Ma passion pour la littérature demeurant intacte, c’est avec un grand plaisir que je vais chroniquer ici « Feuilles d’herbes » le recueil de poèmes de Walt Whitman, grand poète américain du XIX ième siècle que j’ai connu comme principale source écrite de la Guerre de Sécession.

Regroupant en dix sept chapitres, une centaine de poèmes écrits entre 1855 et 1891, « Feuilles d’herbes » se lit d’une traite et permet d’appréhender de manière globale la pensée du poète au travers du développement de ses thèmes favoris.

On retrouve donc en tête de liste la fascination pour la Nature, source d’émerveillement et d’inspiration quasi constante pour Whitman, qui a une vision très large du Monde, des êtres qui l’habitent allant même jusqu’à envisager le cosmos dans sa globalité.

Fort logiquement, ses chers Etats-Unis qu’il ne quitta jamais prennent la première place avec une prédilection pour le Sud ou il vécu et son quartier de résidence à New-York : Manhattan et sa marée grouillante d’humanité.

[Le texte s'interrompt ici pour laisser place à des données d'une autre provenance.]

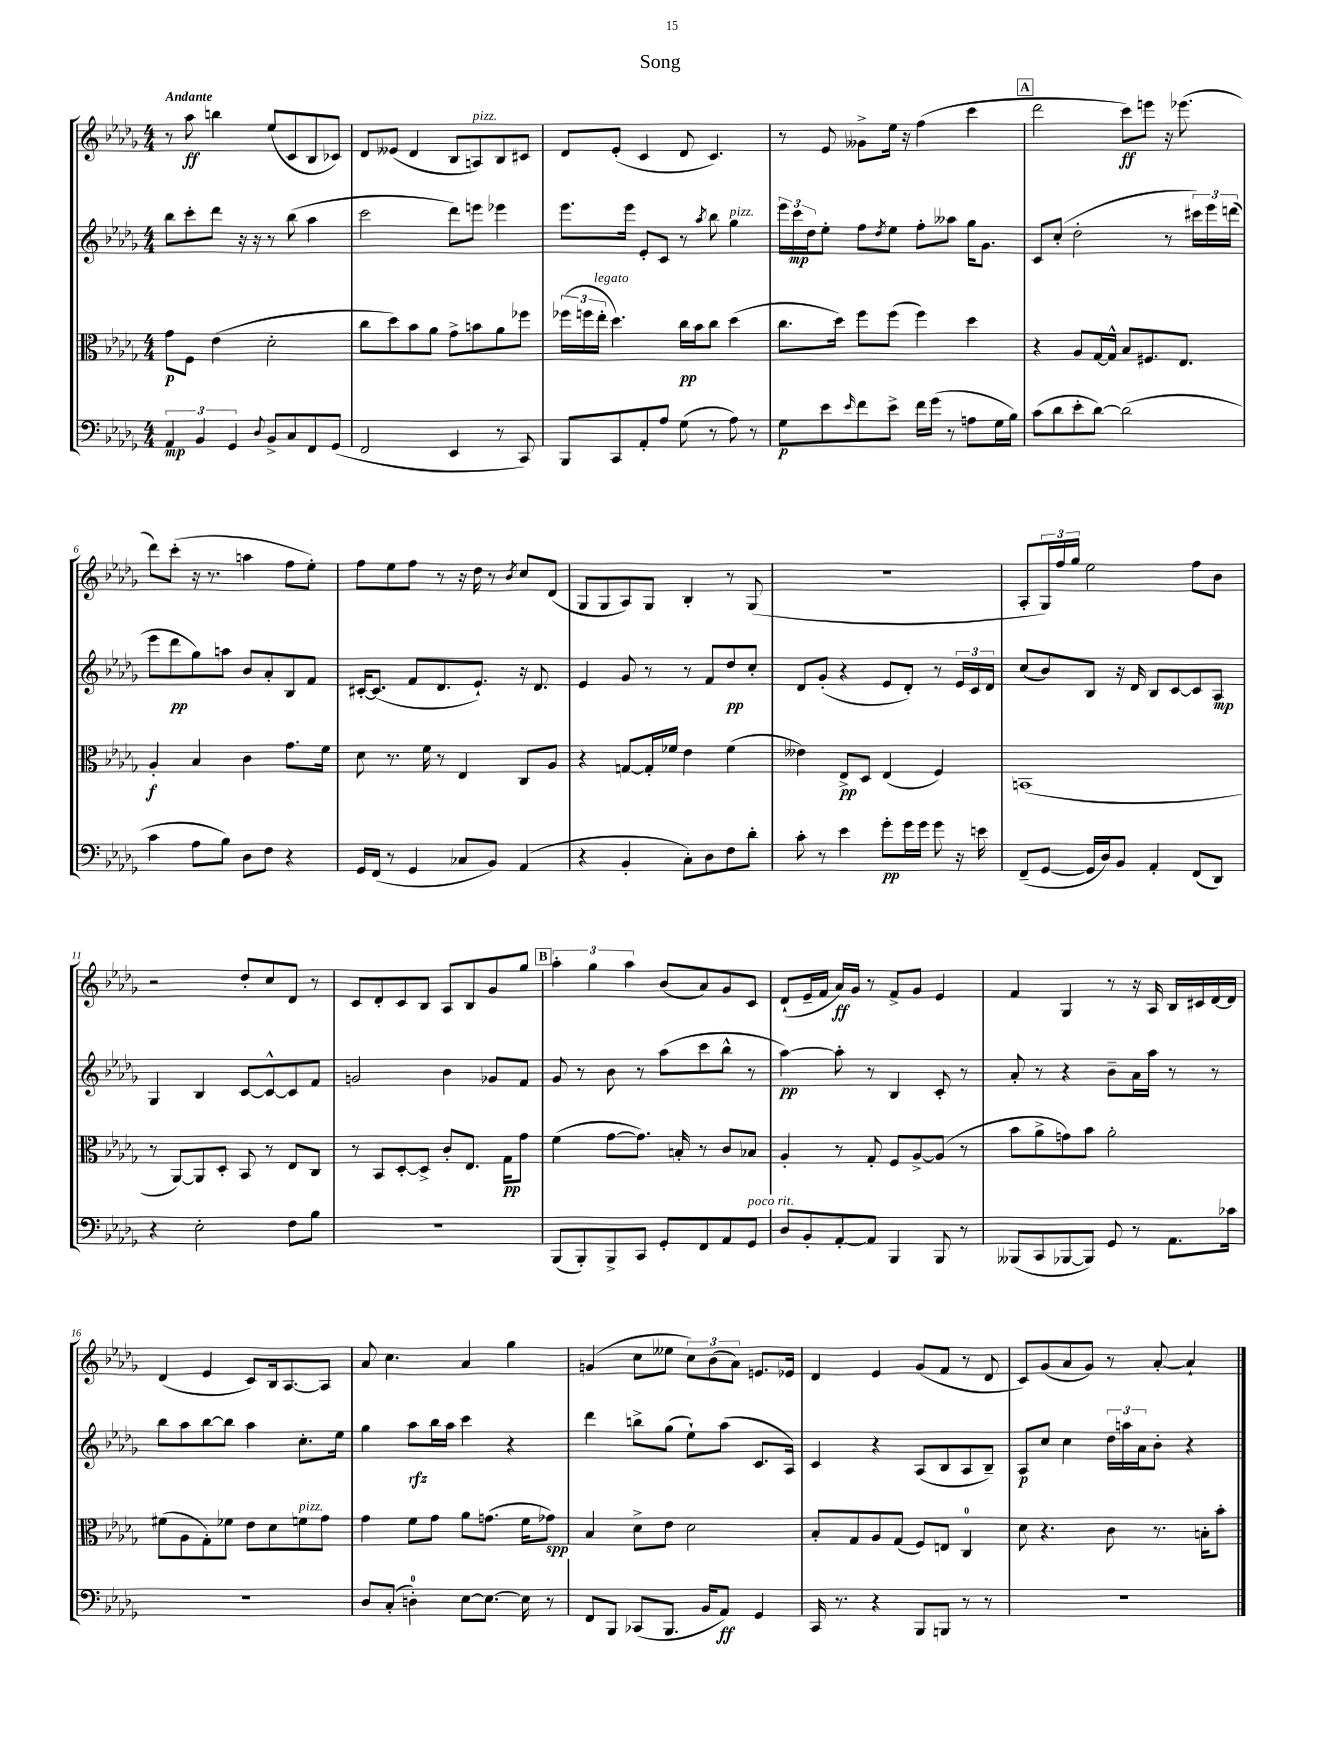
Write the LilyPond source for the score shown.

\header { title = "Song" }
<<
\new StaffGroup <<
\new Staff = "s0" {
    \clef treble \key des \major \numericTimeSignature \time 4/4 \tempo "Andante"
    r8 aes''8\ff b''4 ees''8( c'8 bes8 ces'8) |
    des'8 eeses'8( des'4 bes8 a8^\markup { \italic "pizz." }) bes8 cis'8 |
    des'8 ees'8-.( c'4 des'8 c'4.) |
    r8 ees'8 geses'8-> ees''16 r16 f''4( c'''4 |
    \mark \markup { \box "A" } des'''2 c'''8\ff) e'''8 r16 ees'''8.( |
    des'''8) c'''8-.( r16 r8. a''4 f''8 ees''8-.) |
    f''8 ees''8 f''8 r8 r16 des''16 r8 \acciaccatura { bes'8 } c''8 des'8( |
    ges8 ges8 aes8) ges8 bes4-. r8 ges8( |
    R1 |
    aes8-. \tuplet 3/2 { ges16) f''16 ges''16 } ees''2 f''8 bes'8 |
    r2 des''8-. c''8 des'8 r8 |
    c'8 des'8-. c'8 bes8 aes8 bes8 ges'8 ges''8 |
    \mark \markup { \box "B" } \tuplet 3/2 { aes''4-. ges''4 aes''4 } bes'8( aes'8) ges'8 c'8 |
    des'8-!( ees'16-- f'16 aes'16\ff) ges'16 r8 f'8-> ges'8 ees'4 |
    f'4 ges4 r8 r16 aes16 bes16 cis'16 des'16~ des'16 |
    des'4( ees'4 c'8) bes16 aes8.~ aes8 |
    aes'8 c''4. aes'4 ges''4 |
    g'4( c''8 eeses''8 \tuplet 3/2 { c''8) bes'8( aes'8) } e'8. ees'16 |
    des'4 ees'4 ges'8( f'8 r8 des'8 |
    c'8) ges'8( aes'8 ges'8) r8 aes'8~-. aes'4-! \bar "|." |
}
\new Staff = "s1" {
    \clef treble \key des \major \numericTimeSignature \time 4/4
    bes''8 c'''8-. des'''8 r16 r16 r8 bes''8( aes''4 |
    c'''2 des'''8) e'''8 ees'''4 |
    ees'''8. ees'''16 ees'8-. c'8 r8 \acciaccatura { aes''8 } bes''8 ges''4^\markup { \italic "pizz." } |
    \tuplet 3/2 { ees'''16 c'''16\mp des''16 } ees''8-. f''8 \acciaccatura { des''8 } ees''8 f''8-. aeses''8 ges''16 ges'8. |
    \mark \markup { \box "A" } c'8 c''8-.( des''2-. r8 \tuplet 3/2 { cis'''16) ees'''16 d'''16( } |
    ees'''8 des'''8\pp ges''8) a''8 bes'8 aes'8-. bes8 f'8 |
    cis'16~-. cis'8.( f'8 des'8. ees'8.-!) r16 des'8. |
    ees'4 ges'8 r8 r8 f'8 des''8\pp c''8-. |
    des'8 ges'8-.( r4 ees'8 des'8-.) r8 \tuplet 3/2 { ees'16 c'16 des'16 } |
    c''8( bes'8) bes8 r16 des'16 bes8 c'8~ c'8 aes8\mp |
    ges4 bes4 c'8~ c'8~-^ c'8 f'8 |
    g'2 bes'4 ges'8 f'8 |
    \mark \markup { \box "B" } ges'8 r8 bes'8 r8 aes''8( c'''8 bes''8-^ r8 |
    aes''4~\pp) aes''8-. r8 bes4 c'8-. r8 |
    aes'8-. r8 r4 bes'8-- aes'16 aes''16 r8 r8 |
    bes''8 aes''8 bes''8~ bes''8 aes''4 c''8.-. ees''16 |
    ges''4 aes''8\rfz bes''16 aes''16 c'''4 r4 |
    des'''4 b''8-> ges''8( ees''8-!) aes''8( c'8. aes16) |
    c'4 r4 aes8( bes8 aes8 bes8--) |
    aes8\p c''8 c''4 \tuplet 3/2 { des''16 a''16 aes'16 } bes'8-. r4 \bar "|." |
}
\new Staff = "s2" {
    \clef alto \key des \major \numericTimeSignature \time 4/4
    ges'8\p f8 ees'4( des'2-. |
    c''8 des''8) bes'8 aes'8 ges'8-> b'8 aes'8 fes''8 |
    \tuplet 3/2 { fes''16( f''16 ees''16-.^\markup { \italic "legato" } } des''4.) c''16\pp bes'16 c''8 des''4( |
    c''8. des''16) f''8 f''8( f''4) des''4 |
    \mark \markup { \box "A" } r4 aes8 ges16~ ges16-^ bes8 fis8. ees8. |
    aes4-.\f bes4 c'4 ges'8. f'16 |
    des'8 r8. f'16 r8 ees4 c8 aes8 |
    r4 g8~ g16-. fes'16 ees'4 fes'4( |
    eeses'4) ees8->\pp des8 ees4( f4) |
    b,1( |
    r8 aes,8~) aes,8 des8-. bes,8 r8 ees8 c8 |
    r8 bes,8 des8~-. des8-> c'8-. ees8. ges16\pp ges'8 |
    \mark \markup { \box "B" } f'4( ges'8~ ges'8.) b16-. r8 c'8 bes8 |
    aes4-. r8 ges8-. f8 aes8~-> aes8( r8 |
    bes'8 aes'8-> g'8) bes'8 aes'2-. |
    fis'8( aes8 ges8-.) fes'8 ees'8 des'8 f'8^\markup { \italic "pizz." } ges'8 |
    ges'4 f'8 ges'8 aes'8 g'8.( f'16 ges'8\spp) |
    bes4 des'8-> ees'8 des'2 |
    bes8-. ges8 aes8 ges8( f8) e8 c4-0 |
    des'8 r4. c'8 r8. b16-. bes'8-. \bar "|." |
}
\new Staff = "s3" {
    \clef bass \key des \major \numericTimeSignature \time 4/4
    \tuplet 3/2 { aes,4\mp bes,4 ges,4 } \appoggiatura { des8 } bes,8-> c8 f,8 ges,8( |
    f,2 ees,4 r8 c,8) |
    bes,,8 c,8 aes,8-. aes8 ges8( r8 aes8) r8 |
    ges8\p ees'8 \grace { ees'16 } f'8 ees'8-> f'16 ges'16( r8 a8 ges16 bes16) |
    \mark \markup { \box "A" } c'8( des'8 ees'8-. des'8~) des'2( |
    c'4 aes8 bes8) des8 f8 r4 |
    ges,16 f,16( r8 ges,4 ces8 bes,8) aes,4( |
    r4 bes,4-. c8-.) des8 f8 des'8-. |
    c'8-. r8 ees'4 ges'8-.\pp ges'16 ges'16 ges'8 r16 e'16 |
    f,8--( ges,8~ ges,16 des16) bes,8 aes,4-. f,8( des,8) |
    r4 ees2-. f8 bes8 |
    R1 |
    \mark \markup { \box "B" } bes,,8( bes,,8-.) bes,,8-> c,8 ges,8-. f,8 aes,8 ges,8^\markup { \italic "poco rit." } |
    des8 bes,8-. aes,8~-. aes,8 bes,,4 bes,,8 r8 |
    beses,,8( c,8 bes,,8~ bes,,8) ges,8 r8 aes,8. ces'16 |
    R1 |
    des8 c8-.( d4-0-.) ees8~ ees8.~ ees16 r8 |
    f,8 bes,,8 ces,8( bes,,8. bes,16 aes,8\ff) ges,4 |
    c,16 r8. r4 bes,,8 b,,8 r8 r8 |
    R1 \bar "|." |
}
>>
>>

Outre la description de la beauté des paysages et du miracle de la vie, Whitman développe l’idée générale que tous les hommes sont ses frères, y compris ceux les peuples réputés « primitifs » très éloignés de sa vie aux Etats-Unis.

Cette prise de position dans une Amérique prônant encore à l’époque l’esclavage et une très forte ségrégation raciale est importante et classera indéniablement le poète du coté de l’armée nordiste, par nature abolitionniste lors du conflit de la guerre de Sécession.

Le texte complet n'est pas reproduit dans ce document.